I bared my teeth. “Keep your guesswork to yourself, all right, Miller? I’m fine. I don’t need you or anyone—”

“We all need company at some point in our lives.” Pulling his phone from his pocket, he quickly typed in something before scrolling through lines of text that appeared. It only took him a second before looking up with a triumphant, almost pitying look. “Master of Trickery. Cool name.”

“How...how did you find that?”

“I googled man who paints naked women in Birmingham. You’re on the first page.”

Shit.

Was Olive mentioned on there?

Was my past and what’d happened with Tallup printed for the world to see?

Snatching my phone, I did the same search, relaxing when only business-related stuff and my website popped up. Reviews of my work and chatter on Facebook feeds about my time-lapse videos cluttered the search results, but there was no mention of my personal life, who I was, and what I’d lost.

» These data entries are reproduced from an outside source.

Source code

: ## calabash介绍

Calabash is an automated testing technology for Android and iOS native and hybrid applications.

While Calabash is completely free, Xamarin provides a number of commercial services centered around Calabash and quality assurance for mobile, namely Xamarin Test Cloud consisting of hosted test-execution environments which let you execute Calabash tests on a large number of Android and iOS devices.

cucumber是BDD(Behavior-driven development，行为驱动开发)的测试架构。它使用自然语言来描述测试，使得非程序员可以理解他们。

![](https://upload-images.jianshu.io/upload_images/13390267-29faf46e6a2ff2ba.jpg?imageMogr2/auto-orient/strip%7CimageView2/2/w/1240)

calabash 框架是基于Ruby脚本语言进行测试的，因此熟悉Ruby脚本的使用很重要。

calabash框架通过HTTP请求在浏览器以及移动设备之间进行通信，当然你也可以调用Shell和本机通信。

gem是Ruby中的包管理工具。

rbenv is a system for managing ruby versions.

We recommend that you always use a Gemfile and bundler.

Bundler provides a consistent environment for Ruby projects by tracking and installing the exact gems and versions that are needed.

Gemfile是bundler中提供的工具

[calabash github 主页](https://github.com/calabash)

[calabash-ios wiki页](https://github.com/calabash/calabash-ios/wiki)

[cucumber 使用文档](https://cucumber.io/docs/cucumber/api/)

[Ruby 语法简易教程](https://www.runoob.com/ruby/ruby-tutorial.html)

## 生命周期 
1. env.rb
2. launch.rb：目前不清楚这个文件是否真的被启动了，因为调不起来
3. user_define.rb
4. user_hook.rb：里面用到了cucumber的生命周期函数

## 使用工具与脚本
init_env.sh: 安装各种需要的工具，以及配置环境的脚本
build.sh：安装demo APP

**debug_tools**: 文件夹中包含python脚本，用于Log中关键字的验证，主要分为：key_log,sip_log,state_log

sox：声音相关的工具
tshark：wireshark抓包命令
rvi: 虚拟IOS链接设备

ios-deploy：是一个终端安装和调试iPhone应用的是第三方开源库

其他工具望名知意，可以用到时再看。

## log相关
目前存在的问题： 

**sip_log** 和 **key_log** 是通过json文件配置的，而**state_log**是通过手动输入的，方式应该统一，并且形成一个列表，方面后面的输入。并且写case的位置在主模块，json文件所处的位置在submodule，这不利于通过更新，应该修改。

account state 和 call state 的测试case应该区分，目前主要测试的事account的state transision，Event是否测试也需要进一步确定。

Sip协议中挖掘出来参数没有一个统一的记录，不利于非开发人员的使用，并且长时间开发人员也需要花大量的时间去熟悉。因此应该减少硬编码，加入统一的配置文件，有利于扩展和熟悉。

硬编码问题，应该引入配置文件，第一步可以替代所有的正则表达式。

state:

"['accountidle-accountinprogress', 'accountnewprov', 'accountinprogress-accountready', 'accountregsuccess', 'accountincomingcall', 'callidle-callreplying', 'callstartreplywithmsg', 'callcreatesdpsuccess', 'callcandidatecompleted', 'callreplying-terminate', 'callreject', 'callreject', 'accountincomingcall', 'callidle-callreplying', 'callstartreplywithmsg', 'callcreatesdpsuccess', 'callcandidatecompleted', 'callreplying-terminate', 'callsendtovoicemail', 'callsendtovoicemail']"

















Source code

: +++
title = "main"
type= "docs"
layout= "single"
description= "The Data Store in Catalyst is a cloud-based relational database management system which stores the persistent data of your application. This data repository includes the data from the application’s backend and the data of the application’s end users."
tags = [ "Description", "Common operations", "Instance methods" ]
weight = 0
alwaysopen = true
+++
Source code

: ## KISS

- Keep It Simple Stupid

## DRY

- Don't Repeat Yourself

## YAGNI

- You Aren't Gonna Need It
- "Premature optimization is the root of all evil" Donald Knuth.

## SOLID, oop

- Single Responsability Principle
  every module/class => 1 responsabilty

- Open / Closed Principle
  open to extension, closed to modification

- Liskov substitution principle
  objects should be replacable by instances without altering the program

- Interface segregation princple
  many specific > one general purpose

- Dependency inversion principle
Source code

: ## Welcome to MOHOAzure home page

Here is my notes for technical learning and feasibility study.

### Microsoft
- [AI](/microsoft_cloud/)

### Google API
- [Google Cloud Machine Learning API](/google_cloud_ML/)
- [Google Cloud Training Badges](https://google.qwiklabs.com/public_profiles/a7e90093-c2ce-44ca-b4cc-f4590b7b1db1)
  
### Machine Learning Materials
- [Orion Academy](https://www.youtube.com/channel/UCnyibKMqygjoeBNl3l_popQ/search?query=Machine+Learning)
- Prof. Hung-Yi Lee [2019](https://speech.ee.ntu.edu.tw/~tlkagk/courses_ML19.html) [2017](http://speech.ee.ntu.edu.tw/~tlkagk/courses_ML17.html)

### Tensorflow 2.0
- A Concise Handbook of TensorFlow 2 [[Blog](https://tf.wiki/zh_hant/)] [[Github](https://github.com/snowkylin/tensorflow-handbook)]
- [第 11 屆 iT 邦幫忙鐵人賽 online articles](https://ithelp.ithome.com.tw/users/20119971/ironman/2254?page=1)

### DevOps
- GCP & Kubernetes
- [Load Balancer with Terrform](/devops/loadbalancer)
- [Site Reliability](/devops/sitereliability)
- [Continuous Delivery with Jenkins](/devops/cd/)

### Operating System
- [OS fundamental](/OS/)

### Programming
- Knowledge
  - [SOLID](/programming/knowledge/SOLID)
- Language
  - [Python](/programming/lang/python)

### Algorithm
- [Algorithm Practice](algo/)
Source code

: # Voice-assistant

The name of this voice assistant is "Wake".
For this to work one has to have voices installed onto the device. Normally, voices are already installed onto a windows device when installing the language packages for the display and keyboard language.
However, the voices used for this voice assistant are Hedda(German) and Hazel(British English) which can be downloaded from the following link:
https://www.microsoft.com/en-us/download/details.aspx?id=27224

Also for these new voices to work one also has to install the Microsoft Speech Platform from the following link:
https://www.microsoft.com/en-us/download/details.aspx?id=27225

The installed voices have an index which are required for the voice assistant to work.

Justin put his phone away and turned to leave. “I’ll be seeing ya, Clark. I’ll pop by with a takeaway sometime. Make sure you’re not a starving artist and eating something occasionally.”

“I don’t need your charity, okay? Just back the fuck—”

“Who said anything about charity?”

“I don’t need you sticking your nose in at my warehouse when I—”

“Cool, you have a warehouse? Definitely popping round now.”

“Don’t want you there, Miller.”

“Too bad. I’m a nosy git and already issued myself an invitation.”

I crossed my arms. “Don’t you have some other helpless stray to smother with good intentions?”

“Nope.” He smiled. “Just you for now. Colleen is getting a bit annoyed with my mother hen routine, so I need someone else to bug.”

“Count yourself successful.”

He laughed. “I will when you’ve lost that tortured, haunted look.”

That won’t happen until I get my daughter back.

Until I can stop thinking about O.

Until I’m no longer such a fuck-up.

I backed away. “Like I said, I don’t do pity. This is where this ends. Got it?”

He just smirked. “I don’t call it pity. I call it being a friend. See ya next week, Clark.” Waving goodbye, he vanished in a sea of tourists and pedestrians, his threat lingering on the air.

 

 

Chapter Four

 


______________________________

 

 

Gil


-The Present-


I WAS A bastard.

I knew that.

I’d known it since I was born: a self-centred, down-to-his-core bastard.

But being a bastard was necessary when raising a little girl on your own. I had to suspect everyone, protect her from everything, and be on my guard at all times.